ENTRIES —
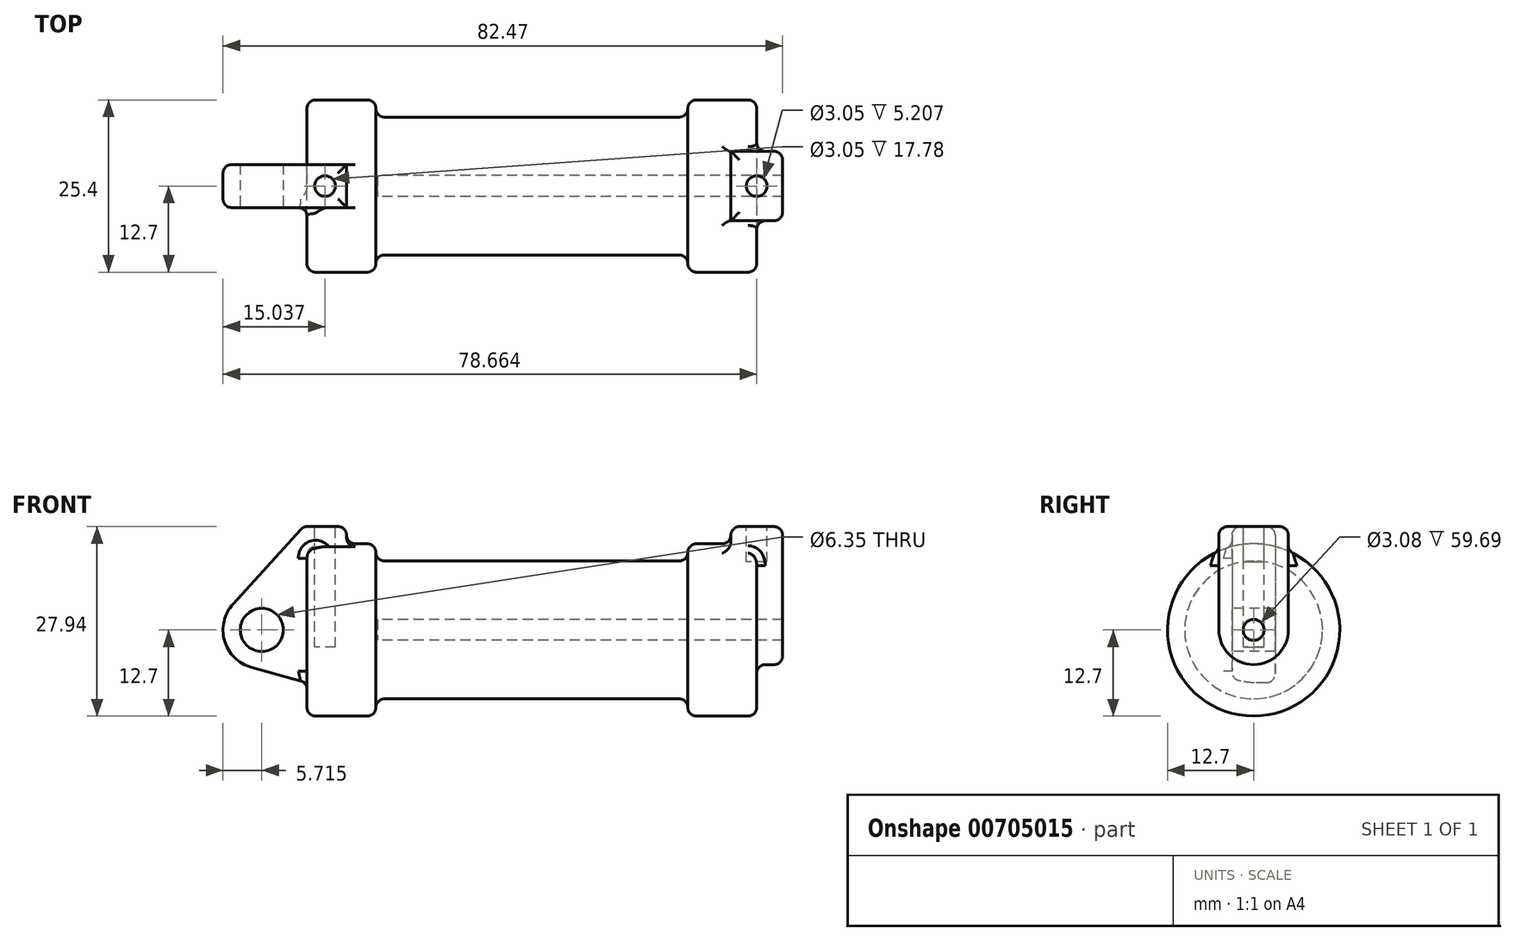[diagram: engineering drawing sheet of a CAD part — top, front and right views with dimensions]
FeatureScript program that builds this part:
annotation { "Feature Type Name" : "Feature", "Feature Type Description" : "" }
export const myFeature = defineFeature(function(context is Context, id is Id, definition is map)
    precondition{}
    {
        {
            var Q0;
            Q0=qCreatedBy(makeId("Front.planeOp"),FACE);
            var sketch = newSketch(context, id + "F0", { "sketchPlane" : qUnion([Q0])});
            skLineSegment(sketch, "E0", {"start": v(0, 0) * mm, "end": v(0, 12.7) * mm});
            skLineSegment(sketch, "E1", {"start": v(0, 12.7) * mm, "end": v(10.16, 12.7) * mm});
            skLineSegment(sketch, "E2", {"start": v(10.16, 12.7) * mm, "end": v(10.16, 10.16) * mm});
            skLineSegment(sketch, "E3", {"start": v(10.16, 10.16) * mm, "end": v(56.13, 10.16) * mm});
            skLineSegment(sketch, "E4", {"start": v(56.13, 10.16) * mm, "end": v(56.13, 12.7) * mm});
            skLineSegment(sketch, "E5", {"start": v(56.13, 12.7) * mm, "end": v(66.3, 12.7) * mm});
            skLineSegment(sketch, "E6", {"start": v(66.3, 12.7) * mm, "end": v(66.3, 0) * mm});
            skLineSegment(sketch, "E7", {"start": v(66.3, 0) * mm, "end": v(0, 0) * mm});
            skLineSegment(sketch, "E8", {"start": v(5.84, 15.24) * mm, "end": v(-0.5, 15.24) * mm});
            skLineSegment(sketch, "E9", {"start": v(-0.5, 15.24) * mm, "end": v(-10.88, 3.85) * mm});
            skLineSegment(sketch, "E10", {"start": v(0, 0) * mm, "end": v(-6.65, 0) * mm});
            skCircle(sketch, "E11", {"center": v(-6.65, 0) * mm, "radius": 5.72 * mm});
            skCircle(sketch, "E12", {"center": v(-6.65, 0) * mm, "radius": 3.18 * mm});
            skLineSegment(sketch, "E13", {"start": v(5.84, 15.24) * mm, "end": v(5.84, -9.4) * mm});
            skLineSegment(sketch, "E14", {"start": v(5.84, -9.4) * mm, "end": v(-8.18, -5.5) * mm});
            skSolve(sketch);
        }
        {
            var Q0;
            {var subQ0=sQuery(id+"F0.wireOp",EDGE,"E0");Q0=makeQuery(id+"F0.imprint","IMPRINT",FACE,{"disambiguationData":[TD([[makeQuery(id+"F0.imprint","IMPRINT",EDGE,{"derivedFrom":subQ0}),-1.0]])]});}
            var Q1;
            {var subQ0=sQuery(id+"F0.wireOp",EDGE,"E2");Q1=makeQuery(id+"F0.imprint","IMPRINT",FACE,{"disambiguationData":[TD([[makeQuery(id+"F0.imprint","IMPRINT",EDGE,{"derivedFrom":subQ0}),-1.0]])]});}
            var Q2;
            Q2=sQuery(id+"F0.wireOp",EDGE,"E7");
            revolve(context, id + "F1", {"entities" : qUnion([Q0, Q1]), "axis" : qUnion([Q2]), "revolveType" : RevolveType.FULL});
        }
        {
            var Q0;
            {var subQ1=sQuery(id+"F0.wireOp",EDGE,"E0");Q0=makeQuery(id+"F0.imprint","IMPRINT",FACE,{"disambiguationData":[TD([[makeQuery(id+"F0.imprint","IMPRINT",EDGE,{"derivedFrom":subQ1}),1.0]])]});}
            var Q1;
            {var subQ0=sQuery(id+"F0.wireOp",EDGE,"E14");Q1=makeQuery(id+"F0.imprint","IMPRINT",FACE,{"disambiguationData":[TD([[makeQuery(id+"F0.imprint","IMPRINT",EDGE,{"derivedFrom":subQ0}),-1.0]])]});}
            var Q2;
            {var subQ5=sQuery(id+"F0.wireOp",EDGE,"E12");Q2=makeQuery(id+"F0.imprint","IMPRINT",FACE,{"disambiguationData":[TD([[makeQuery(id+"F0.imprint","IMPRINT",EDGE,{"derivedFrom":subQ5}),-1.0]])]});}
            var Q3;
            {var subQ0=sQuery(id+"F0.wireOp",EDGE,"E0");Q3=makeQuery(id+"F0.imprint","IMPRINT",FACE,{"disambiguationData":[TD([[makeQuery(id+"F0.imprint","IMPRINT",EDGE,{"derivedFrom":subQ0}),-1.0]])]});}
            extrude(context, id + "F2", {"entities" : qUnion([Q0, Q1, Q2, Q3]), "operationType" : NewBodyOperationType.ADD, "oppositeDirection" : true, "depth" : 6.35 * mm, "offsetDistance" : 25.4 * mm, "symmetric" : true});
        }
        {
            var Q0;
            Q0=makeQuery(id+"F1.opRevolve","SWEPT_FACE",FACE,{"disambiguationData":[OSD([sQuery(id+"F0.wireOp",EDGE,"E6")])]});
            var sketch = newSketch(context, id + "F3", { "sketchPlane" : qUnion([Q0])});
            skCircle(sketch, "E15", {"center": v(0, 0) * mm, "radius": 1.54 * mm});
            skCircle(sketch, "E16", {"center": v(0, 0) * mm, "radius": 5.12 * mm});
            skLineSegment(sketch, "E17", {"start": v(-5.12, 0) * mm, "end": v(-5.12, 15.24) * mm});
            skLineSegment(sketch, "E18", {"start": v(5.12, 0) * mm, "end": v(5.12, 15.24) * mm});
            skLineSegment(sketch, "E19", {"start": v(5.12, 15.24) * mm, "end": v(-5.12, 15.24) * mm});
            skSolve(sketch);
        }
        {
            var Q0;
            Q0=makeQuery(id+"F3.imprint","IMPRINT",FACE,{"disambiguationData":[TD([[makeQuery(id+"F3.imprint","IMPRINT",EDGE,{"derivedFrom":sQuery(id+"F3.wireOp",EDGE,"E15")}),-1.0]])]});
            var Q1;
            {var subQ0=sQuery(id+"F3.wireOp",EDGE,"E17");var subQ1=sQuery(id+"F3.wireOp",EDGE,"E16");var subQ2=makeQuery(id+"F3.imprint","INTERSECT",VERTEX,{"derivedFrom":[subQ1,subQ0]});Q1=makeQuery(id+"F3.imprint","IMPRINT",FACE,{"disambiguationData":[TD([[makeQuery(id+"F3.imprint","IMPRINT",EDGE,{"disambiguationData":[TD([[subQ2,1.0]])],"derivedFrom":subQ1}),-1.0]])]});}
            var Q2;
            {var subQ0=sQuery(id+"F3.wireOp",EDGE,"E19");Q2=makeQuery(id+"F3.imprint","IMPRINT",FACE,{"disambiguationData":[TD([[makeQuery(id+"F3.imprint","IMPRINT",EDGE,{"derivedFrom":subQ0}),1.0]])]});}
            extrude(context, id + "F4", {"entities" : qUnion([Q0, Q1, Q2]), "operationType" : NewBodyOperationType.ADD, "depth" : 7.62 * mm, "offsetDistance" : 25.4 * mm, "symmetric" : true});
        }
        {
            var Q0;
            Q0=makeQuery(id+"F4.boolean.opBoolean","SPLIT",FACE,{"disambiguationData":[TD([makeQuery(id+"F4.opExtrude","SWEPT_FACE",FACE,{"disambiguationData":[OSD([sQuery(id+"F3.wireOp",EDGE,"E15")])]})])],"derivedFrom":makeQuery(id+"F1.opRevolve","SWEPT_FACE",FACE,{"disambiguationData":[OSD([sQuery(id+"F0.wireOp",EDGE,"E6")])]})});
            extrude(context, id + "F5", {"entities" : qUnion([Q0]), "operationType" : NewBodyOperationType.REMOVE, "oppositeDirection" : true, "depth" : 55.88 * mm, "offsetDistance" : 25.4 * mm});
        }
        {
            var Q0;
            Q0=makeQuery(id+"F2.opExtrude","SWEPT_FACE",FACE,{"disambiguationData":[OSD([sQuery(id+"F0.wireOp",EDGE,"E8")])]});
            var sketch = newSketch(context, id + "F6", { "sketchPlane" : qUnion([Q0])});
            skPoint(sketch, "E20.centerSnap0", {"position": v(2.67, 3.18) * mm});
            skCircle(sketch, "E21", {"center": v(2.67, 0) * mm, "radius": 1.52 * mm});
            skPoint(sketch, "E21.centerSnap0", {"position": v(-0.5, 0) * mm});
            skSolve(sketch);
        }
        {
            var Q0;
            Q0=makeQuery(id+"F4.opExtrude","SWEPT_FACE",FACE,{"disambiguationData":[OSD([sQuery(id+"F3.wireOp",EDGE,"E19")])]});
            var sketch = newSketch(context, id + "F7", { "sketchPlane" : qUnion([Q0])});
            skCircle(sketch, "E22", {"center": v(66.3, 0) * mm, "radius": 1.52 * mm});
            skPoint(sketch, "E22.centerSnap0", {"position": v(66.3, 5.12) * mm});
            skPoint(sketch, "E22.centerSnap1", {"position": v(62.48, 0) * mm});
            skSolve(sketch);
        }
        {
            var Q0;
            Q0=makeQuery(id+"F7.imprint","IMPRINT",FACE,{"disambiguationData":[TD([[makeQuery(id+"F7.imprint","IMPRINT",EDGE,{"derivedFrom":sQuery(id+"F7.wireOp",EDGE,"E22")}),1.0]])]});
            extrude(context, id + "F8", {"entities" : qUnion([Q0]), "operationType" : NewBodyOperationType.REMOVE, "oppositeDirection" : true, "depth" : 10.4 * mm, "offsetDistance" : 25.4 * mm, "symmetric" : true});
        }
        {
            var Q0;
            Q0=makeQuery(id+"F2.opExtrude","CAP_EDGE",EDGE,{"disambiguationData":[OSD([sQuery(id+"F0.wireOp",EDGE,"E9")])],"isStart":true});
            var Q1;
            Q1=makeQuery(id+"F2.opExtrude","CAP_EDGE",EDGE,{"disambiguationData":[OSD([sQuery(id+"F0.wireOp",EDGE,"E9")])],"isStart":false});
            var Q2;
            Q2=makeQuery(id+"F1.opRevolve","SWEPT_EDGE",EDGE,{"disambiguationData":[OSD([sQuery(id+"F0.wireOp",EDGE,"E0"),sQuery(id+"F0.wireOp",EDGE,"E1")])]});
            var Q3;
            Q3=makeQuery(id+"F2.opExtrude","CAP_EDGE",EDGE,{"disambiguationData":[OSD([sQuery(id+"F0.wireOp",EDGE,"E8")])],"isStart":true});
            var Q4;
            Q4=makeQuery(id+"F2.opExtrude","SWEPT_EDGE",EDGE,{"disambiguationData":[OSD([sQuery(id+"F0.wireOp",EDGE,"E8"),sQuery(id+"F0.wireOp",EDGE,"E13")])]});
            var Q5;
            Q5=makeQuery(id+"F2.opExtrude","CAP_EDGE",EDGE,{"disambiguationData":[OSD([sQuery(id+"F0.wireOp",EDGE,"E8")])],"isStart":false});
            var Q6;
            Q6=makeQuery(id+"F2.opExtrude","SWEPT_EDGE",EDGE,{"disambiguationData":[OSD([sQuery(id+"F0.wireOp",EDGE,"E8"),sQuery(id+"F0.wireOp",EDGE,"E9")])]});
            var Q7;
            Q7=makeQuery(id+"F1.opRevolve","SWEPT_EDGE",EDGE,{"disambiguationData":[OSD([sQuery(id+"F0.wireOp",EDGE,"E1"),sQuery(id+"F0.wireOp",EDGE,"E2")])]});
            var Q8;
            Q8=makeQuery(id+"F4.boolean.opBoolean","INTERSECT",EDGE,{"derivedFrom":[makeQuery(id+"F1.opRevolve","SWEPT_FACE",FACE,{"disambiguationData":[OSD([sQuery(id+"F0.wireOp",EDGE,"E6")])]}),makeQuery(id+"F4.opExtrude","SWEPT_FACE",FACE,{"disambiguationData":[OSD([sQuery(id+"F3.wireOp",EDGE,"E18")])]})]});
            var Q9;
            Q9=makeQuery(id+"F4.opExtrude","CAP_EDGE",EDGE,{"disambiguationData":[OSD([sQuery(id+"F3.wireOp",EDGE,"E18")])],"isStart":false});
            var Q10;
            Q10=makeQuery(id+"F4.opExtrude","CAP_EDGE",EDGE,{"disambiguationData":[OSD([sQuery(id+"F3.wireOp",EDGE,"E19")])],"isStart":false});
            var Q11;
            Q11=makeQuery(id+"F4.opExtrude","SWEPT_EDGE",EDGE,{"disambiguationData":[OSD([sQuery(id+"F3.wireOp",EDGE,"E18"),sQuery(id+"F3.wireOp",EDGE,"E19")])]});
            var Q12;
            Q12=makeQuery(id+"F4.opExtrude","CAP_EDGE",EDGE,{"disambiguationData":[OSD([sQuery(id+"F3.wireOp",EDGE,"E19")])],"isStart":true});
            var Q13;
            Q13=makeQuery(id+"F4.opExtrude","SWEPT_EDGE",EDGE,{"disambiguationData":[OSD([sQuery(id+"F3.wireOp",EDGE,"E17"),sQuery(id+"F3.wireOp",EDGE,"E19")])]});
            var Q14;
            Q14=makeQuery(id+"F4.boolean.opBoolean","INTERSECT",EDGE,{"derivedFrom":[makeQuery(id+"F1.opRevolve","SWEPT_FACE",FACE,{"disambiguationData":[OSD([sQuery(id+"F0.wireOp",EDGE,"E5")])]}),makeQuery(id+"F4.opExtrude","SWEPT_FACE",FACE,{"disambiguationData":[OSD([sQuery(id+"F3.wireOp",EDGE,"E17")])]})]});
            var Q15;
            Q15=makeQuery(id+"F4.boolean.opBoolean","INTERSECT",EDGE,{"derivedFrom":[makeQuery(id+"F1.opRevolve","SWEPT_FACE",FACE,{"disambiguationData":[OSD([sQuery(id+"F0.wireOp",EDGE,"E5")])]}),makeQuery(id+"F4.opExtrude","CAP_FACE",FACE,{"disambiguationData":[OSD([sQuery(id+"F3.wireOp",EDGE,"E15"),sQuery(id+"F3.wireOp",EDGE,"E16"),sQuery(id+"F3.wireOp",EDGE,"E17"),sQuery(id+"F3.wireOp",EDGE,"E18"),sQuery(id+"F3.wireOp",EDGE,"E19")])],"isStart":true})]});
            var Q16;
            Q16=makeQuery(id+"F4.boolean.opBoolean","INTERSECT",EDGE,{"derivedFrom":[makeQuery(id+"F1.opRevolve","SWEPT_FACE",FACE,{"disambiguationData":[OSD([sQuery(id+"F0.wireOp",EDGE,"E5")])]}),makeQuery(id+"F4.opExtrude","SWEPT_FACE",FACE,{"disambiguationData":[OSD([sQuery(id+"F3.wireOp",EDGE,"E18")])]})]});
            var Q17;
            Q17=makeQuery(id+"F2.boolean.opBoolean","INTERSECT",EDGE,{"derivedFrom":[makeQuery(id+"F1.opRevolve","SWEPT_FACE",FACE,{"disambiguationData":[OSD([sQuery(id+"F0.wireOp",EDGE,"E0")])]}),makeQuery(id+"F2.opExtrude","CAP_FACE",FACE,{"disambiguationData":[OSD([sQuery(id+"F0.wireOp",EDGE,"E8"),sQuery(id+"F0.wireOp",EDGE,"E9"),sQuery(id+"F0.wireOp",EDGE,"E11"),sQuery(id+"F0.wireOp",EDGE,"E12"),sQuery(id+"F0.wireOp",EDGE,"E13"),sQuery(id+"F0.wireOp",EDGE,"E14")])],"isStart":true})]});
            var Q18;
            Q18=makeQuery(id+"F1.opRevolve","SWEPT_EDGE",EDGE,{"disambiguationData":[OSD([sQuery(id+"F0.wireOp",EDGE,"E3"),sQuery(id+"F0.wireOp",EDGE,"E4")])]});
            var Q19;
            Q19=makeQuery(id+"F1.opRevolve","SWEPT_EDGE",EDGE,{"disambiguationData":[OSD([sQuery(id+"F0.wireOp",EDGE,"E4"),sQuery(id+"F0.wireOp",EDGE,"E5")])]});
            var Q20;
            Q20=makeQuery(id+"F1.opRevolve","SWEPT_EDGE",EDGE,{"disambiguationData":[OSD([sQuery(id+"F0.wireOp",EDGE,"E2"),sQuery(id+"F0.wireOp",EDGE,"E3")])]});
            var Q21;
            Q21=makeQuery(id+"F2.boolean.opBoolean","INTERSECT",EDGE,{"derivedFrom":[makeQuery(id+"F1.opRevolve","SWEPT_FACE",FACE,{"disambiguationData":[OSD([sQuery(id+"F0.wireOp",EDGE,"E1")])]}),makeQuery(id+"F2.opExtrude","SWEPT_FACE",FACE,{"disambiguationData":[OSD([sQuery(id+"F0.wireOp",EDGE,"E13")])]})]});
            var Q22;
            Q22=makeQuery(id+"F1.opRevolve","SWEPT_EDGE",EDGE,{"disambiguationData":[OSD([sQuery(id+"F0.wireOp",EDGE,"E5"),sQuery(id+"F0.wireOp",EDGE,"E6")])]});
            fillet(context, id + "F9", {"entities" : qUnion([Q0, Q1, Q2, Q3, Q4, Q5, Q6, Q7, Q8, Q9, Q10, Q11, Q12, Q13, Q14, Q15, Q16, Q17, Q18, Q19, Q20, Q21, Q22]), "radius" : 1.27 * mm, "tangentPropagation" : true, "allowEdgeOverflow" : false});
        }
        {
            var Q0;
            Q0=makeQuery(id+"F6.imprint","IMPRINT",FACE,{"disambiguationData":[TD([[makeQuery(id+"F6.imprint","IMPRINT",EDGE,{"derivedFrom":sQuery(id+"F6.wireOp",EDGE,"E21")}),1.0]])]});
            extrude(context, id + "F10", {"entities" : qUnion([Q0]), "operationType" : NewBodyOperationType.REMOVE, "oppositeDirection" : true, "depth" : 17.78 * mm, "offsetDistance" : 25.4 * mm});
        }
    });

PROMPT — Recast the listing as a numbered list, from its first line through the line containing "v(-10.88, 3.85) *", inclusive, skipping blank lines and leaving out the pictures.

REPLY —
1. [diagram: engineering drawing sheet of a CAD part — top, front and right views with dimensions]
2. FeatureScript program that builds this part:
3. annotation { "Feature Type Name" : "Feature", "Feature Type Description" : "" }
4. export const myFeature = defineFeature(function(context is Context, id is Id, definition is map)
5.     precondition{}
6.     {
7.         {
8.             var Q0;
9.             Q0=qCreatedBy(makeId("Front.planeOp"),FACE);
10.             var sketch = newSketch(context, id + "F0", { "sketchPlane" : qUnion([Q0])});
11.             skLineSegment(sketch, "E0", {"start": v(0, 0) * mm, "end": v(0, 12.7) * mm});
12.             skLineSegment(sketch, "E1", {"start": v(0, 12.7) * mm, "end": v(10.16, 12.7) * mm});
13.             skLineSegment(sketch, "E2", {"start": v(10.16, 12.7) * mm, "end": v(10.16, 10.16) * mm});
14.             skLineSegment(sketch, "E3", {"start": v(10.16, 10.16) * mm, "end": v(56.13, 10.16) * mm});
15.             skLineSegment(sketch, "E4", {"start": v(56.13, 10.16) * mm, "end": v(56.13, 12.7) * mm});
16.             skLineSegment(sketch, "E5", {"start": v(56.13, 12.7) * mm, "end": v(66.3, 12.7) * mm});
17.             skLineSegment(sketch, "E6", {"start": v(66.3, 12.7) * mm, "end": v(66.3, 0) * mm});
18.             skLineSegment(sketch, "E7", {"start": v(66.3, 0) * mm, "end": v(0, 0) * mm});
19.             skLineSegment(sketch, "E8", {"start": v(5.84, 15.24) * mm, "end": v(-0.5, 15.24) * mm});
20.             skLineSegment(sketch, "E9", {"start": v(-0.5, 15.24) * mm, "end": v(-10.88, 3.85) * mm});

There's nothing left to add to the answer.